The company announced its new double-I.D. verification strategy Tuesday. You can use your passport, state identification card, or driver's license for your physical I.D., and then your Facebook, LinkedIn, or three previous good reviews on Airbnb for your Internet I.D. The Airbnb community thrives on good reviews, so this is clearly intended as a way to fend off creeps more than it is to complicate matters for power users, but it's something of a first for a tech startup to ask you to show an identification card. Of course, plenty of sites use a two-step authentication technique requiring a user's cellphone to activate an account — some are pushing Twitter to enact that same policy — but Airbnb is the first to go all bouncer-outside-the-door on you.

Say you're going to be out of town for a while.
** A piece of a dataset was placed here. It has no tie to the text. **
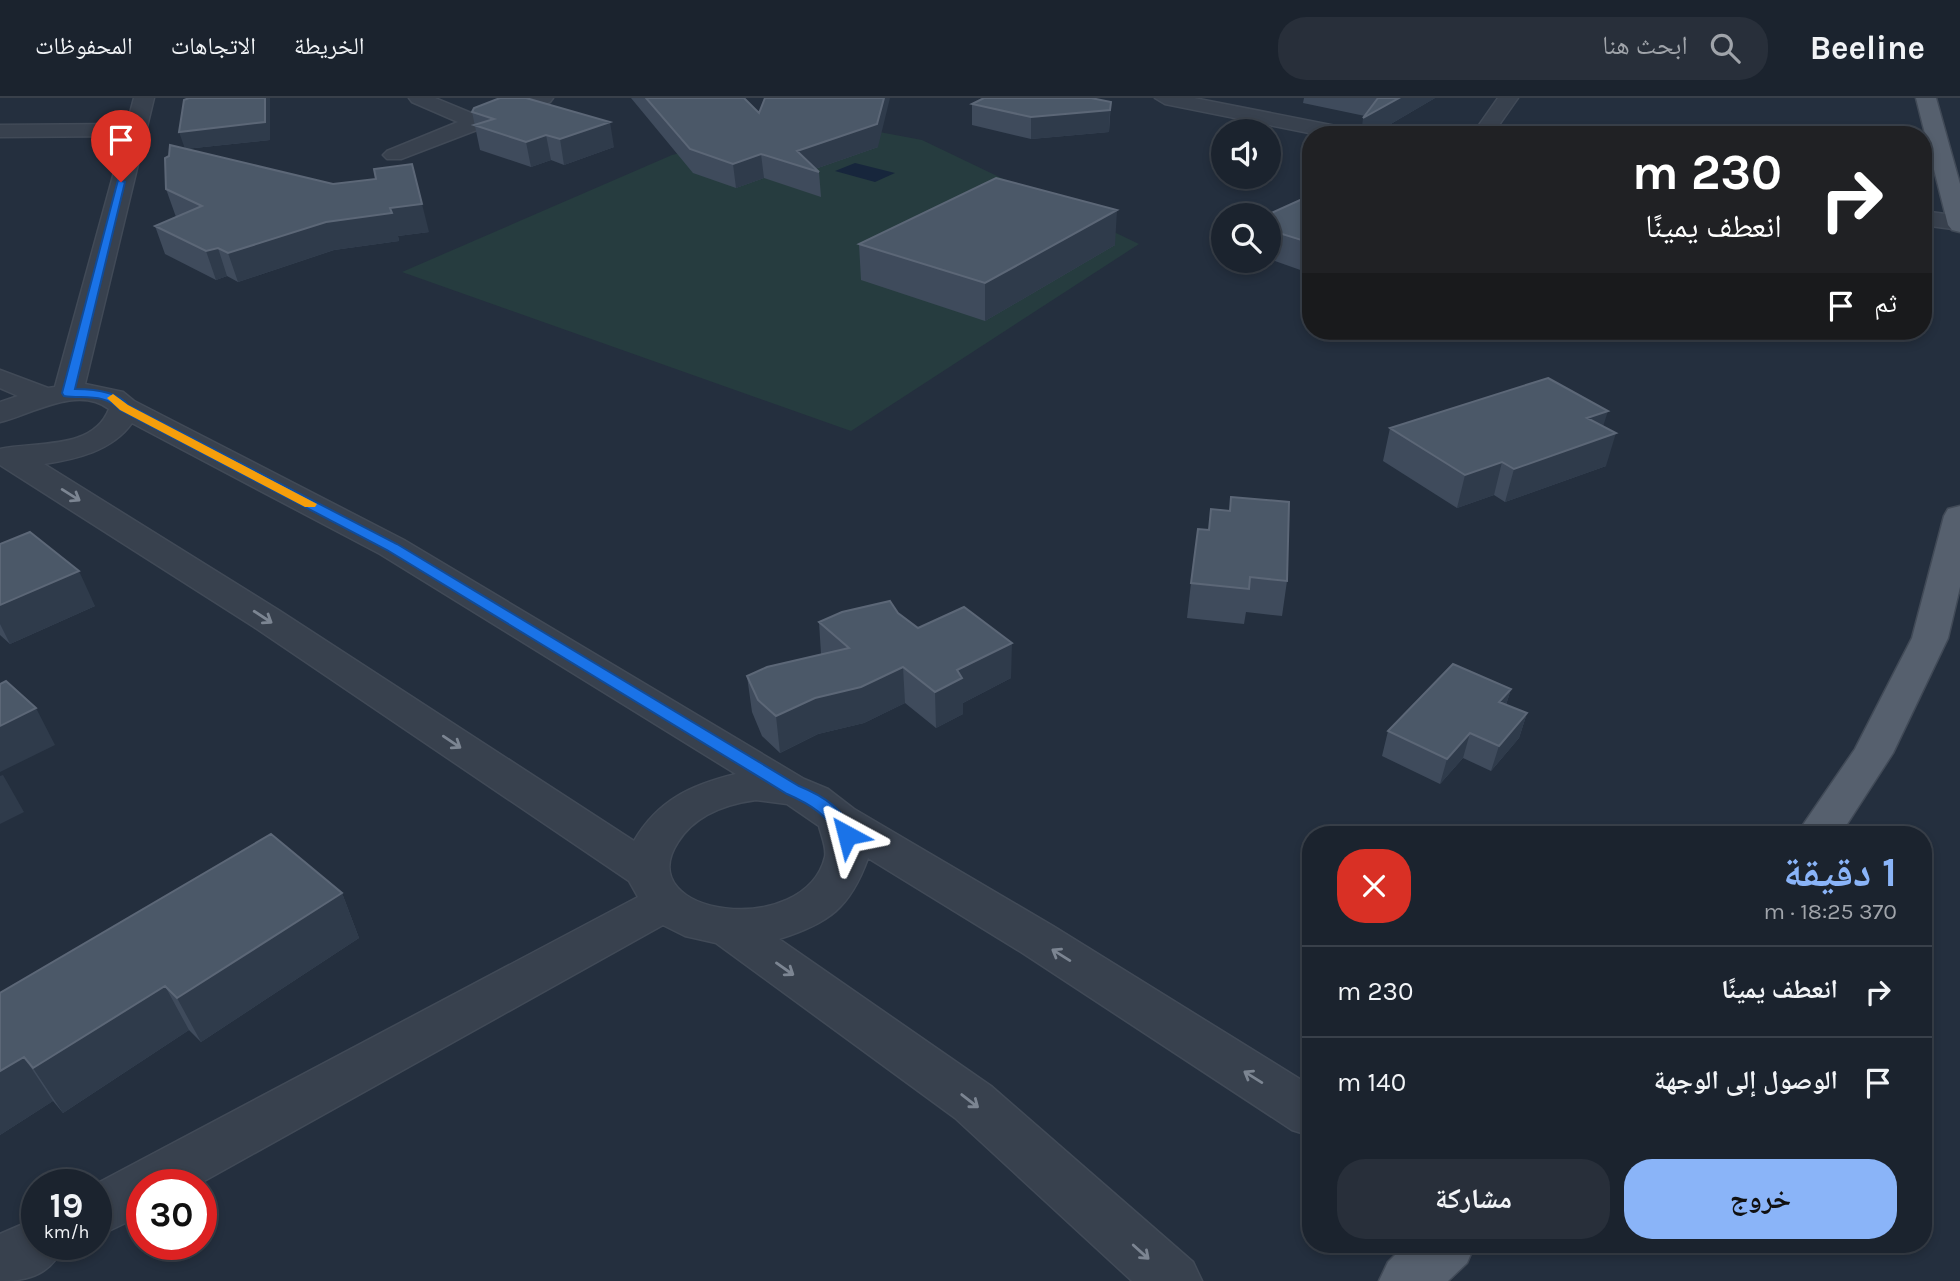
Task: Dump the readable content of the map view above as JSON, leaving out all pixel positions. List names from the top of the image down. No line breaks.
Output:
{"page":{"header":"Beeline","search":"ابحث هنا","nav":["الخريطة","الاتجاهات","المحفوظات"],"turn":["230 m","انعطف يمينًا"],"then":"ثم","heading":["1 دقيقة","370 m · 18:25"],"list":[{"name":"انعطف يمينًا","value":"230 m"},{"name":"الوصول إلى الوجهة","value":"140 m"}],"buttons":["خروج","مشاركة"],"speed":"19 km/h","limit":"30"}}
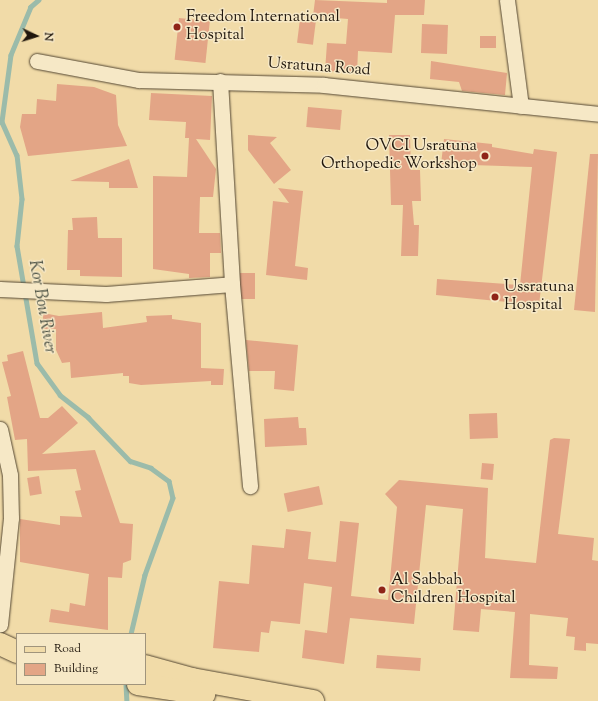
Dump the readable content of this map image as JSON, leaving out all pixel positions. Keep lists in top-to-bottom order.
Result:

So you list your apartment on Airbnb. A potential renter — probably a fellow traveler like yourself — comes and crashes there while you're gone. (The "bnb" part is short for bed and breakfast, if you didn't catch that.) It's that intimate personal setting that's spurring the company toward adopting such a strict privacy policy. "We are drawing a line here and saying we don't stand for anonymous experiences," CEO Brian Chesky told AllThingsD's Liz Gannes. "We don't think you can be trusted in a place where you're anonymous." 

The startup is long removed from the horror stories that forced it to install a million-dollar insurance policy on every rental, like the user whose Stockholm apartment was turned into a brothel, or the user whose apartment was robbed and trashed in San Francisco two years ago. It helps to have real identification when those kind of jerks show up on an otherwise beloved site. It also helps with directing the ensuing legal battle in the direction of said creep, rather than toward the startup itself.

The new policy, unfortunately, doesn't do anything to fix Airbnb's disclosure problem with its users, though. There's the story of Nigel Warren, an Airbnb user who accrued $40,000 worth of fines because services like Airbnb's are against the law in New York City — except the startup doesn't really tell you that, does it? Because are you really reading all the terms of service when you're trying to make a little extra scratch without telling your landlord? Warren rented his apartment while on a trip to Europe and came back to a bill from his landlord — and no help from Airbnb's legal team. Despite New Yorkers absolutely loving the service, if you get busted by the city, then you're about to be staring down some very hefty fines.